If you’re in the market for a new clothes dryer, consider an ENERGY STAR® certified electric model. ENERGY STAR certified dryers use 20 percent less energy than conventional models without sacrificing features or performance. They do this by using innovative energy saving technologies. A $50 rebate may be available to help fund this upgrade.

  • Lights. Lights are everywhere inside and outside of your house, using energy—and, since they’re often left on, often needlessly using energy. In “How to Manage Light Use in Fall and Winter” we detailed the steps you can take to cut down on light use. Start by using energy efficient bulbs like ENERGY STAR® certified LEDs and CFLs. Make sure lights not in use are always off. And only use light when you need it. If the sun is available for light, use it. If you only need to light one area of a room, light that area—not the whole room.

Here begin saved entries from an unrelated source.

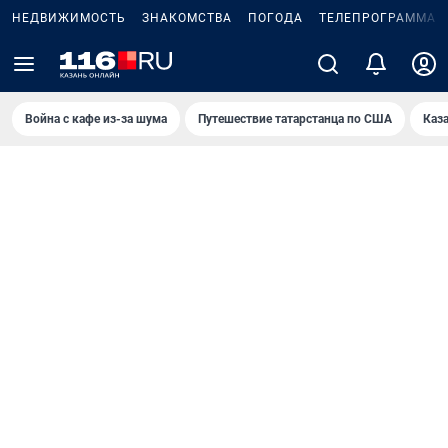
НЕДВИЖИМОСТЬ
ЗНАКОМСТВА
ПОГОДА
ТЕЛЕПРОГРАММА
Война с кафе из-за шума
Путешествие татарстанца по США
Каз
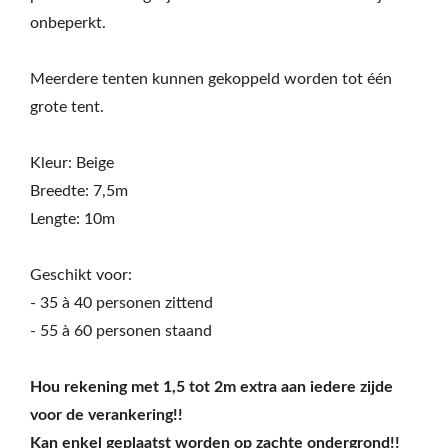
onbeperkt.
Meerdere tenten kunnen gekoppeld worden tot één
grote tent.
Kleur: Beige
Breedte: 7,5m
Lengte: 10m
Geschikt voor:
- 35 à 40 personen zittend
- 55 à 60 personen staand
Hou rekening met 1,5 tot 2m extra aan iedere zijde
voor de verankering!!
Kan enkel geplaatst worden op zachte ondergrond!!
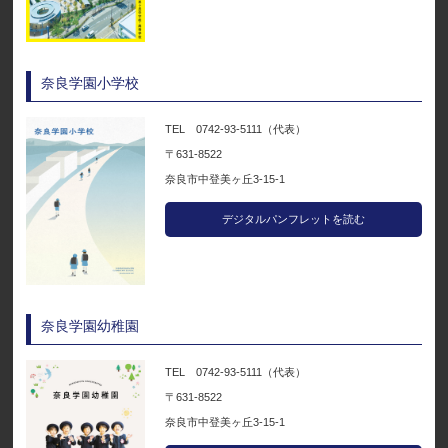
奈良学園小学校
TEL 0742-93-5111（代表）
〒631-8522
奈良市中登美ヶ丘3-15-1
デジタルパンフレットを読む
奈良学園幼稚園
TEL 0742-93-5111（代表）
〒631-8522
奈良市中登美ヶ丘3-15-1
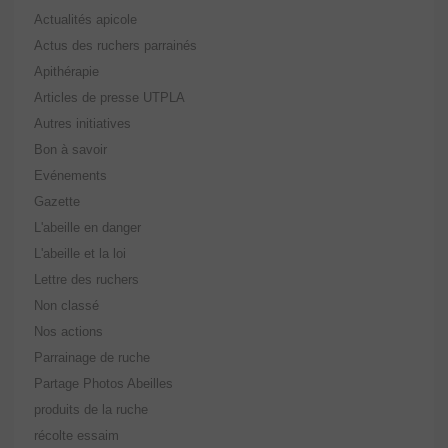
Actualités apicole
Actus des ruchers parrainés
Apithérapie
Articles de presse UTPLA
Autres initiatives
Bon à savoir
Evénements
Gazette
L'abeille en danger
L'abeille et la loi
Lettre des ruchers
Non classé
Nos actions
Parrainage de ruche
Partage Photos Abeilles
produits de la ruche
récolte essaim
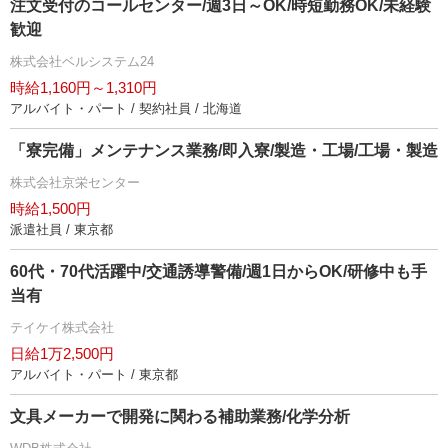
注文受付のコールセンター/週3日～OK/時短勤務OK/未経験
歓迎
株式会社ベルシステム24
時給1,160円～1,310円
アルバイト・パート / 契約社員 / 北海道
「寮完備」メンテナンス業務/即入寮/製造・工場/工場・製造
株式会社京栄センター
時給1,500円
派遣社員 / 東京都
60代・70代活躍中/交通誘導警備/週1日からOK/研修中も手
当有
テイケイ株式会社
日給1万2,500円
アルバイト・パート / 東京都
文具メーカーで開発に関わる補助業務/化学分析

  • Electric Stove and Oven. Chances are you use your stove or oven every day; probably multiple times. Which means you have multiple times throughout the day to cut down on the energy it uses. Don’t let it pre-heat for longer than it needs—or leave burners on for longer than you need them. Make sure you turn off the oven and burners when you’re done using them. Don’t use the oven to re-heat food. Because the oven is so big, it is highly inefficient for re-heating foods. Rely on a microwave or toaster oven for that task, whose small size makes them the more energy efficient option for the job.


  • Refrigerator. Even more so than your oven, your refrigerator is a staple of your home. To maximize its energy efficiency, make sure you’re not keeping the refrigerator or freezer too cold. Keep the fridge around 40 degrees Fahrenheit, and the freezer around 0 degrees Fahrenheit. Check each with a thermometer to ensure you have it at the right temperature. Be sure that the door seals to both are air tight, so that the air you’re paying to cool is not slipping out of the appliance. Keep the fridge full. This helps maintain the unit’s temperature—particularly when the door is open. If your freezer is not a frost-free model defrost it regularly—keeping the frost to a quarter inch or less—to maintain its efficiency.


  • Dishwasher. Like every other kitchen appliance, you rely on your dishwasher nearly every day. If you can, invest in a newer, energy efficient model that uses less water. Be sure that the water you’re using in it isn’t too hot. You’ll need to check the unit’s manual to find its ideal temperature, but most don’t need the water hotter than 120 degrees Fahrenheit. Then, work to get the most out of it. Before you load the dishes in the dishwasher, scrape the food from them rather than rinse them to save water. Always run a full load in the dishwasher to maximize the hot water it uses. Avoid using pre-washing or rinse hold features, as they needlessly use extra water. Another option for saving energy is turning off the power dry setting and letting the dishes air dry.


  • Television & Electronics. While you might feel like you can’t live without your oven, fridge, and dishwasher, others in your house (like your kids) might feel they can’t live without electronics. Though the television and other electronics use less energy on their own than other major appliances, their combined use consumes a lot of energy, and when they’re left on or are charging, they drain energy even when you don’t know it. In “Most Common Wastes of Energy” we covered ways to cut energy use for electronics. Start by always turning off electronics, not leaving them in stand-by mode. Advanced power strips can help cut this stand-by energy use, as can unplugging battery-powered items when they’ve finished charging.

These are just a few tips for how you can use some of the most commonly energy-hungry appliances more efficiently. Now, think about the appliances in your home that use the most energy, and try to apply some of the tips above—cutting water use, turning them off, investing in energy efficient models—to cut your monthly and annual energy costs.